The United States had yet to set a manned space flight record. Every member in Flight Control was aware of our opportunity in the Gemini program to set records for rendezvous, docking, duration, and extravehicular operations. We were confident that our turn was coming.

April 1965

The primary objective of Gemini 4 was to obtain long-term flight experience. We were going to four days in space, which would be longer than all of our flights combined in Mercury and Gemini to that point. The Apollo lunar missions were being planned to last from nine to fourteen days, and we had to prove our capacity for missions of that length. From a Mission Control standpoint, this would be our first full-blown test of the new space center and the new technologies, as well as the first mission to operate on a three-shift basis.

We had three teams operating twenty-four hours a day; the shifts were generally eight hours long, with a one-hour handover at each end. We saw no reason to juggle them much more than that. The crew in the Gemini capsule was awake about sixteen hours and working in flight testing for about twelve hours.

When the astronauts were awake they were in the “execute” phase, so termed because they were executing the flight plan. This was the core of their workday. Kraft would normally cover most of that period with his Red Team. My team’s eight-hour shift covered the systems shift, which started with the Gemini crew preparing for sleep. During this shift we would put the crew to sleep, then look at any glitches in the spacecraft. We would check how much “consumables” had been used—oxygen, water, and so forth—and develop “workarounds” to cope with problems. We used this information to assess mission progress. We had to keep a very careful count of the rate of use of consumables in order to achieve the mission’s desired duration. The third shift—Hodge’s Blue Team—was the planning shift. They took the data we had gathered and devised a daily flight plan, gave the crew a wake-up call, and briefed them on the activities they would be carrying out during their workday.

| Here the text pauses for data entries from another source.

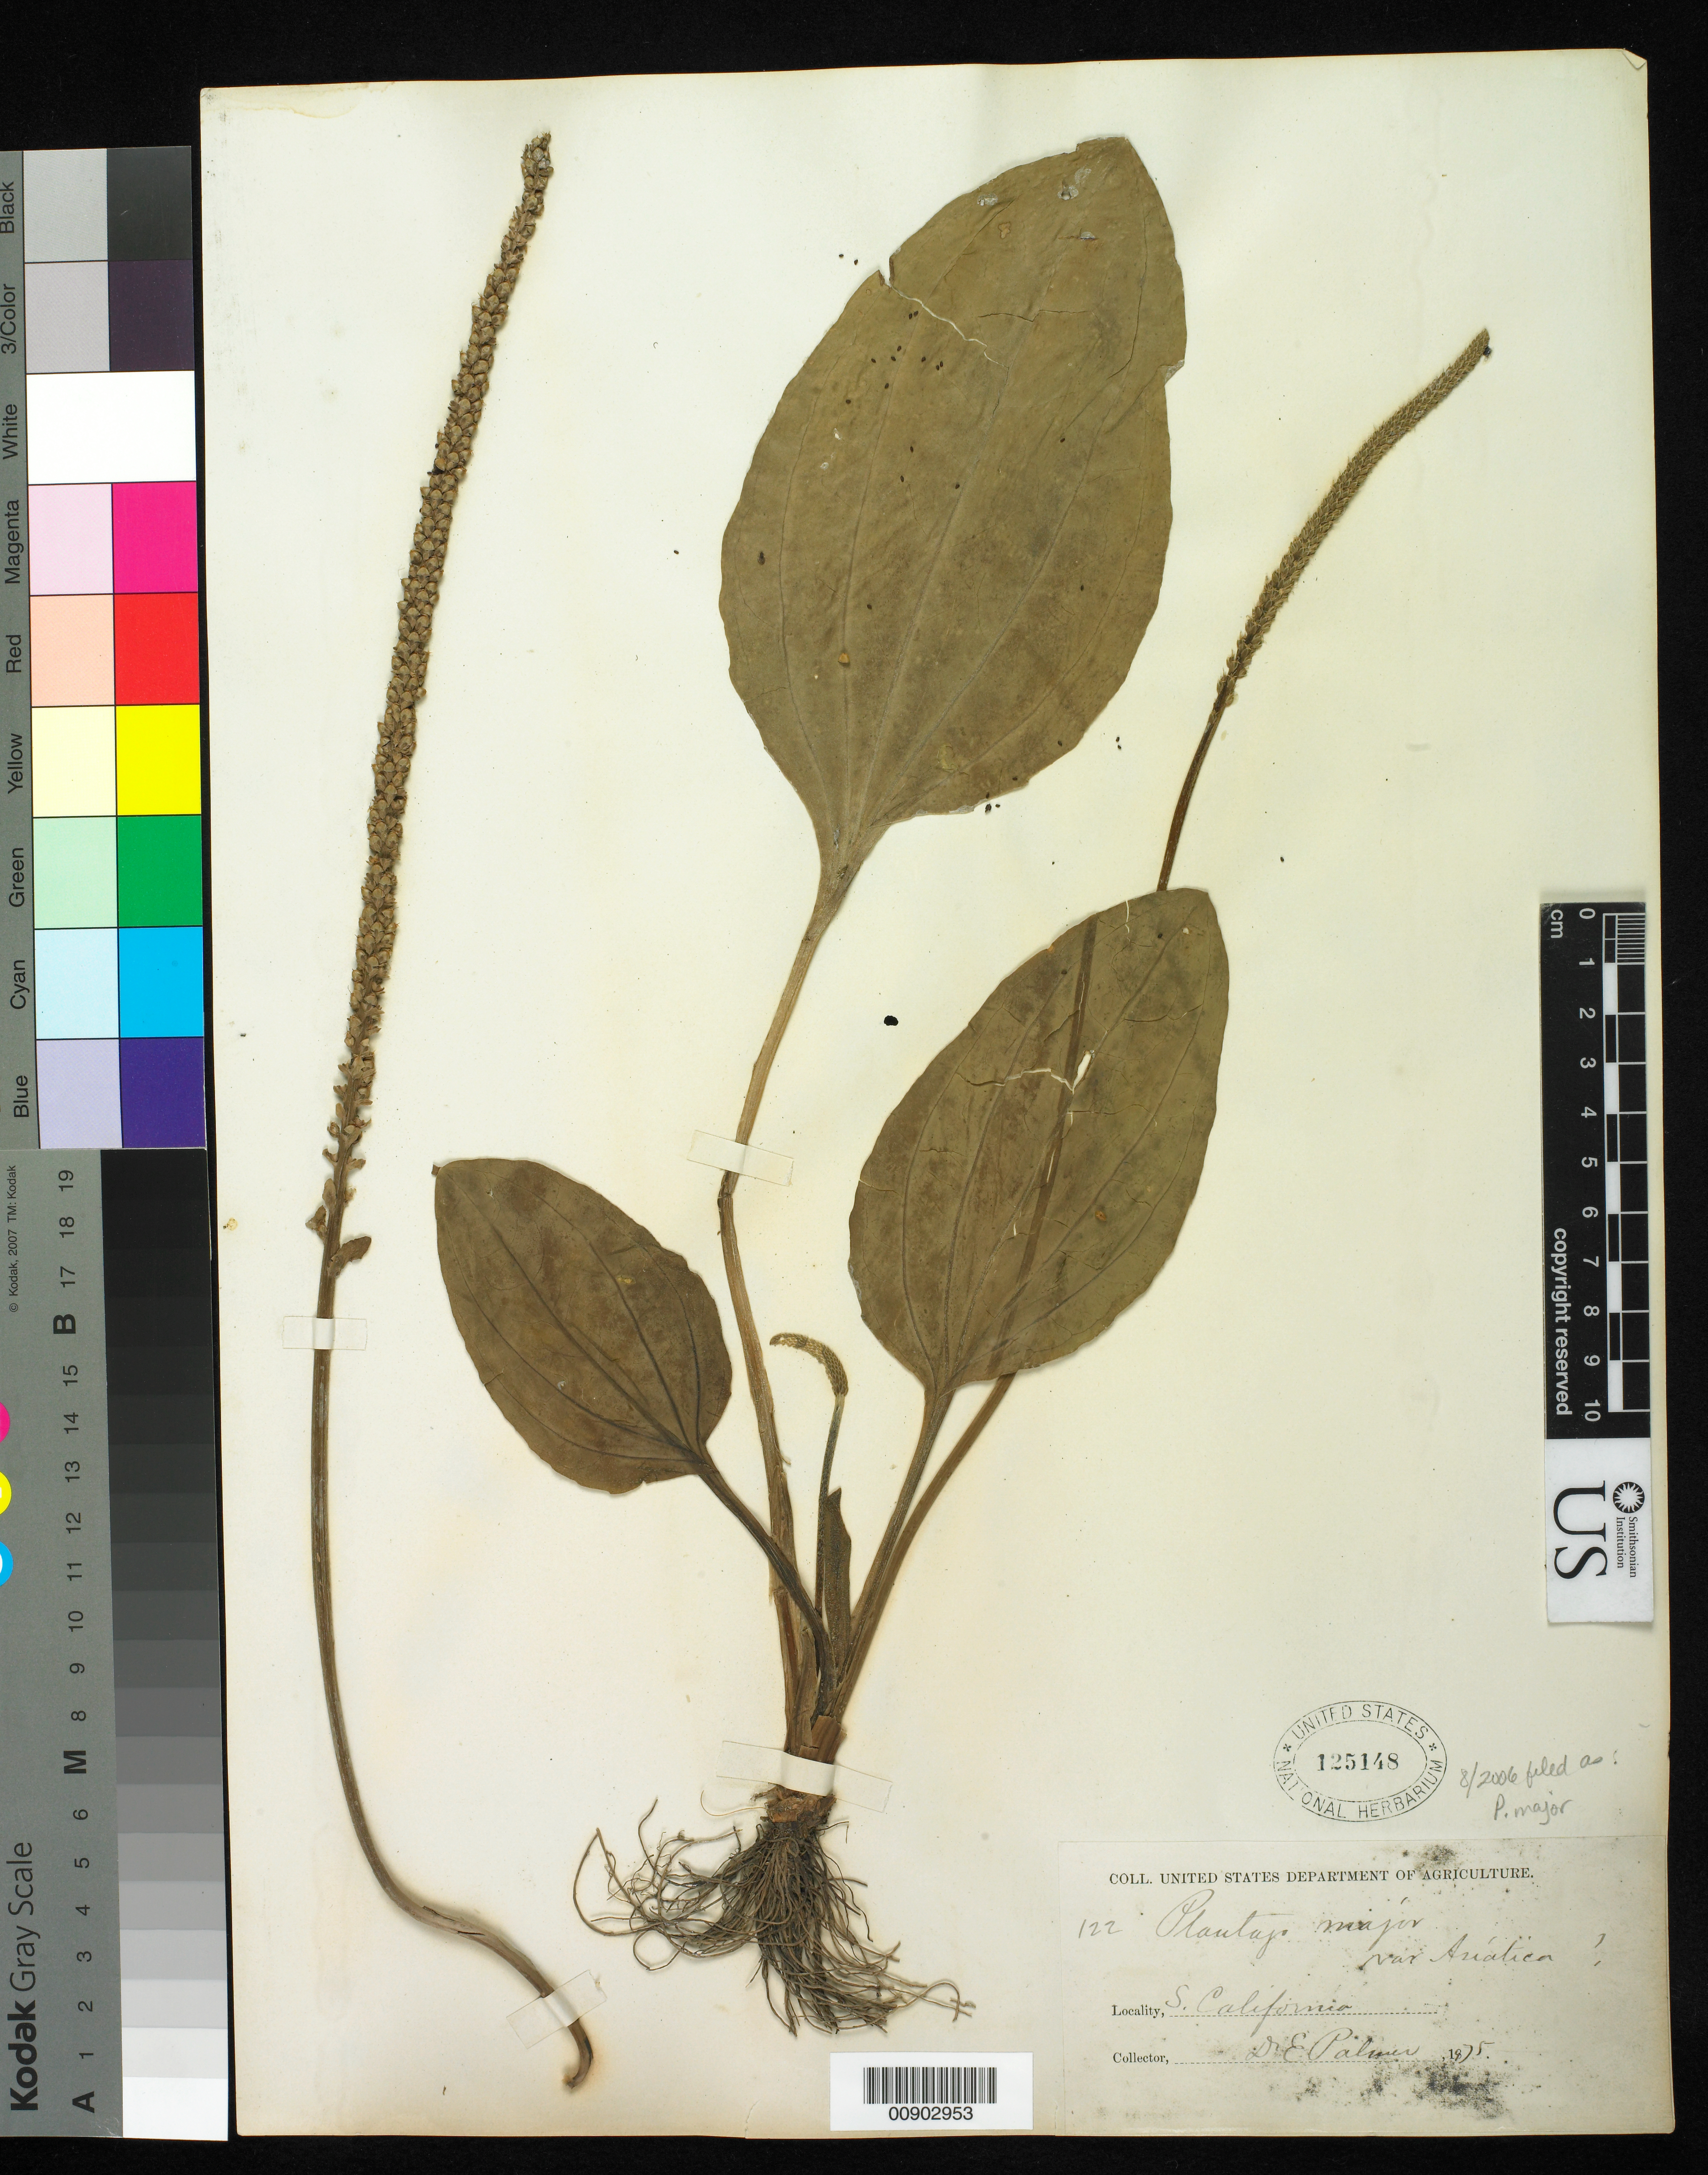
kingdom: Plantae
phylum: Tracheophyta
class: Magnoliopsida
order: Lamiales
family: Plantaginaceae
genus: Plantago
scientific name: Plantago major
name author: L.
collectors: E. Palmer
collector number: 122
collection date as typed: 1875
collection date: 1875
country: United States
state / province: California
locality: S. California.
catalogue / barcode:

The Gemini 4 mission, with astronauts Jim McDivitt and Ed White, was my “coming out” as a flight director, the first operation totally controlled from the new Mission Control Center in Houston. I liked the systems shift; it was an engineer’s dream. My White Team sorted out the problems and developed fixes so that the mission could proceed as planned. During the mission, no one called me Kranz; I now answered to the name of “Flight.”

One week after the Gemini 3 mission, I completed the summary of the flight controller debriefing and carried the report to Kraft’s office. While giving Chris a brief verbal summary, I noticed he was not paying attention. He turned to me and said, “I hope you’re ready as a flight director for Gemini 4 because I have a job I want you to do for me.” He walked across the room and closed the door. Chris wanted to know how things were going as I prepared for my first shift as a flight director. Then he turned to a new subject.